PINER, n. Also pyn(n)er, pynour, poiner. A labourer, specif. a mason's labourer (Cai. 1903 E.D.D.; Rs.1 1929); a man who cuts and prepares peat for fuel, a peat-futherer (Inv. 1825 Jam.; Bnff. 1866 Gregor D. Bnff. 126); in Aberdeen specif. applied to a member of a society of porters or stevedores instituted in 1498 and still existing as the Society of Shore Porters, see s.v. Shore. [′pəinər]Inv. 1725 Inv. T.C. Minutes MS.:
They ordain the said Butts and the others loose earth to be spread on the said plain by pyners to be employed by the Treasurer and he to pay them for their labour.

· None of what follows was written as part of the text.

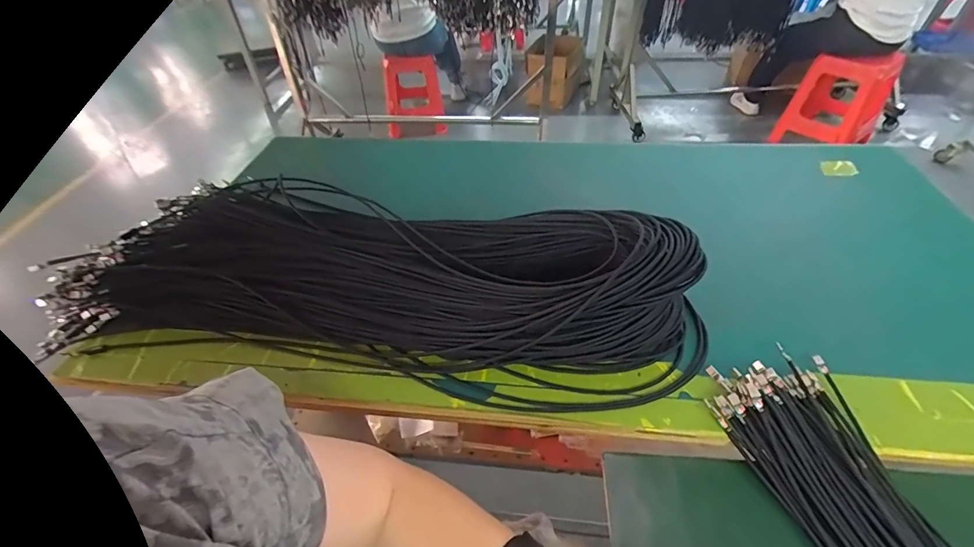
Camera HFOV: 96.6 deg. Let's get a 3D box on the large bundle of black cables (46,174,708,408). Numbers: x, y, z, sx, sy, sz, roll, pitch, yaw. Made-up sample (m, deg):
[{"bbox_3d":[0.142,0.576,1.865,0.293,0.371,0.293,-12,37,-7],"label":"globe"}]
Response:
[{"bbox_3d":[-0.143,-0.028,0.562,0.795,0.129,0.335,3,45,5],"label":"large bundle of black cables"}]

Ork. 1728 W. Mackintosh Curious Incidents (1892) 183:
To ale to the wrights and smiths and officers making the gallows, and the pynners burying the dead, £4 2s.

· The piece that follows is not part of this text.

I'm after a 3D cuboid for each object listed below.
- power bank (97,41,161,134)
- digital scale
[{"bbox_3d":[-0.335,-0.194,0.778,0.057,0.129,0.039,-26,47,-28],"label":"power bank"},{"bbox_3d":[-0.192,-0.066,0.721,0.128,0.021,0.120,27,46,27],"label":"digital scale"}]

Sth. 1734 A. Mackay Bk. Mackay (1906) 184:
The wages of a labourer or “piner” was at the rate of “1/- and 2 pecks meal, weekly, with 2/- to buy shoes.”
Inv. 1806 Session Papers, Duff v. Magistrates Inv. (7 April 1808) Proof 16:
The people she saw . . . were poiners or carters from Inverness.
Abd. 1887 J. Bulloch Pynours 3:
Even as far back as the year 1498, when the pynours are first mentioned in the Burgh Records, it is as a body recognised by the community by the prescriptive right of “the ald louable consuetude” to intromit with all imported and exported merchandise, always under the control of the Aldermen and Council of the Burgh.

Deriv. pynorie, ? a tax or impost on goods unloaded from a ship, stevedore dues. Per. 1746 R. S. Fittis Gleanings (1876) 209:
Alexr. Buchan, Milner, possessor of the Pynories and Pecks, and Anchorage and Cess bolls.

[O.Sc. pynour, a labourer, c.1420, Mid. Du. pijner, a labourer, a porter, pinen, pijnen, to labour, toil.]